- [Required work]
a: In the advice letter about co-managing a work project, what field do the writer and Alice work in?
b: Reproduce the part of the advice letter that opens with the words containing "Dan has been" and closes with "he was of it.".
c: Please carry on the advice letter about Dan's poor work on the project, picking up right after its final sentence.

- [Source text]

+++

Q: My friend “Alice” and I are co-managing a huge project at work, with lots of contributors. We work in academia, and the politics of the situation make it difficult to correct colleagues who aren’t pulling their weight. Even though we are “in charge,” these colleagues know they don’t answer to us. We had to appoint people to chair portions of this project, and I appointed another friend, “Dan,” who I honestly thought would do a good job. Alice is no fan of Dan, but she admitted he had the credentials.

Dan totally bombed on his part of the project — factual inaccuracies, outright plagiarism, way less output than required. Alice and I had to pull several all-nighters to get the work done. Alice doesn’t blame me for appointing Dan, but she is understandably furious at him.

Dan has been a good work friend to me. I think the project was just too much for him and that he did the best he could. He has already told me how hard it was, how hard he worked, how proud he was of it.

+++

- [Source material]
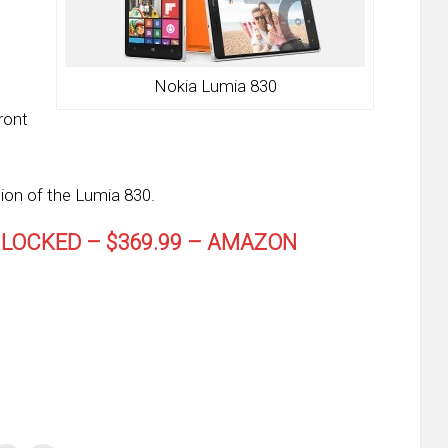
Nokia Lumia 830
ront
ion of the Lumia 830.
NLOCKED – $369.99 – AMAZON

+++

- [Per-task answers]
a: Academia.

b:
Dan has been a good work friend to me. I think the project was just too much for him and that he did the best he could. He has already told me how hard it was, how hard he worked, how proud he was of it.

c:
Alice wants to confront Dan. When she does, Dan will ask me about it. If I am honest with Dan, I will harm our friendship. He’s got an ego, like many in academia. Also, Dan is a darling among the administration. It would not be worth it to make a stink. But I owe Alice the honesty of not contradicting her. How can I soften it as much as possible without making it look like Alice is wrong?

A: Sounds like it’s not just the administration that dotes on Dan. You and Alice had to put in overtime to compensate for his unacceptable submission — I mean, factual errors? Plagiarism?! — and you’re still looking for ways to protect his ego because you want him to like you.

This is how charismatic dopes end up running things. It’s also a reminder that credentials do not equal competence.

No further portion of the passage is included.